La SSR a besoin d’argent. Plus de 134 millions de francs par an, estime le Conseil fédéral. Hier, attendu au contour, ce dernier a annoncé ses solutions pour combler les trous. Allait-il céder à la demande de la SSR et augmenter la redevance radio-TV?
Sans surprise, le gouvernement épargne le porte-monnaie du consommateur. Et, reconnaissant les besoins financiers de la SSR, il table sur une hausse de 64 millions de francs du produit de la redevance, le nombre de personnes assujetties au paiement de cette taxe étant appelé à augmenter. Mais pour maintenir à flot le service public, le Conseil fédéral accepte aussi une libéralisation de la publicité. Les écrans de pub vont donc fleurir: la SSR pourra désormais augmenter son temps de réclames quotidien de 8 à 15%. Et ainsi renflouer ses caisses de 6 millions par an.
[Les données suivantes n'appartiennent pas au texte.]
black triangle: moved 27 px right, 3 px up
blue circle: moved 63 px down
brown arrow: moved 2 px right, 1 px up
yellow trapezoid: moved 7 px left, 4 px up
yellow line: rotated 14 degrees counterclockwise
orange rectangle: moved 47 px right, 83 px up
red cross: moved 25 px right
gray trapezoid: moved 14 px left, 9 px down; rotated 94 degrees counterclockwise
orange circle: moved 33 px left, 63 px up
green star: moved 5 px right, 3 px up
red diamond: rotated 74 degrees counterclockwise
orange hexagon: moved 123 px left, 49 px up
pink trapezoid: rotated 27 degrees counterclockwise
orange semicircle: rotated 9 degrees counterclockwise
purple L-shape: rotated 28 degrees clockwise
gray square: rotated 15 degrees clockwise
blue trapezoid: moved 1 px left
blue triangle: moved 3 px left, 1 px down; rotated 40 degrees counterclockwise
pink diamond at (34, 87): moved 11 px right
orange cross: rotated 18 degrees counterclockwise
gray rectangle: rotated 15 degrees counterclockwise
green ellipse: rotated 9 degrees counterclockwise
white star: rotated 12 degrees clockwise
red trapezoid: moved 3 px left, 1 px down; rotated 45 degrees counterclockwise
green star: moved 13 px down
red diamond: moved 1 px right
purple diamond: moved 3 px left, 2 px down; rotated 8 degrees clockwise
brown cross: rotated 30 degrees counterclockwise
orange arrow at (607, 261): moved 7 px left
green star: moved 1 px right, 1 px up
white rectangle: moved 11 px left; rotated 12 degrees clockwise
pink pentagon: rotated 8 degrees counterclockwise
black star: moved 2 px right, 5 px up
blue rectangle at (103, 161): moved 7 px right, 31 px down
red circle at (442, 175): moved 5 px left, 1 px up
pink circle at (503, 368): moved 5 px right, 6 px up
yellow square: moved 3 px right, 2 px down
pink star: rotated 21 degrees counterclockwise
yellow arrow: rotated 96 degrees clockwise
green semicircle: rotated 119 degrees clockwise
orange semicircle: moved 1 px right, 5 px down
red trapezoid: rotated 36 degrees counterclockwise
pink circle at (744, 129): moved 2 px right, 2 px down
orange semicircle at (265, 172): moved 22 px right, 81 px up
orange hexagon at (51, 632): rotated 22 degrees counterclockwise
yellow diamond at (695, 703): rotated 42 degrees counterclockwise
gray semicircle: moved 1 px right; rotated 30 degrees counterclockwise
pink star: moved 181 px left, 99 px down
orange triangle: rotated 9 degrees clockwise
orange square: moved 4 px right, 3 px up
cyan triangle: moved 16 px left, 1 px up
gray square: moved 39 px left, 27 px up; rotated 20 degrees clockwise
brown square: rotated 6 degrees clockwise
Mais cela ne suffira pas. Et une autre mesure décidée par les sept Sages fait grincer des dents: la SSR est désormais autorisée à glisser des pubs sur ses sites internet. Mais à condition seulement qu’elle trouve un accord avec les médias privés – seuls autorisés pour le moment à héberger de la pub online. Si la SSR affirme sa volonté de nouer un dialogue fructueux, les négociations s’annoncent d’ores et déjà crispées: «Nous sommes très déçus face à cette décision incompréhensible, réagit Daniel Hammer, secrétaire général de l’association des éditeurs romands, Presse Suisse. Nous maintenons notre position, exigeant qu’aucune pub ne soit autorisée sur les sites de la SSR, déjà payés par la redevance, alors que les éditeurs les financent par des moyens privés. C’est un combat à armes inégales.»
«Concurrence déloyale»
Moritz Leuenberger est conscient des réticences, lui qui évoquait hier en conférence de presse la création «d’une nouvelle concurrence» entre la SSR et la presse écrite. Si aucun accord n’est trouvé, il reviendra au Conseil fédéral de trancher.
Au parlement, les élus sont partagés, sauf sur la nécessité d’une meilleure maîtrise des coûts. La conseillère aux Etats Géraldine Savary (PS/VD), regrette cette «fausse solution qui ne va satisfaire personne». Pour elle, le remède aurait dû passer par une hausse modeste de la redevance et un élargissement de la palette des contributeurs. Avis opposé de Jean-René Germanier. Le conseiller national valaisan (PLR) juge un compromis envisageable: «Les éditeurs devraient se montrer ouverts. En contrepartie, la TSR pourrait donner ses images aux sites des éditeurs, qui n’ont pas forcément les moyens de produire du contenu.»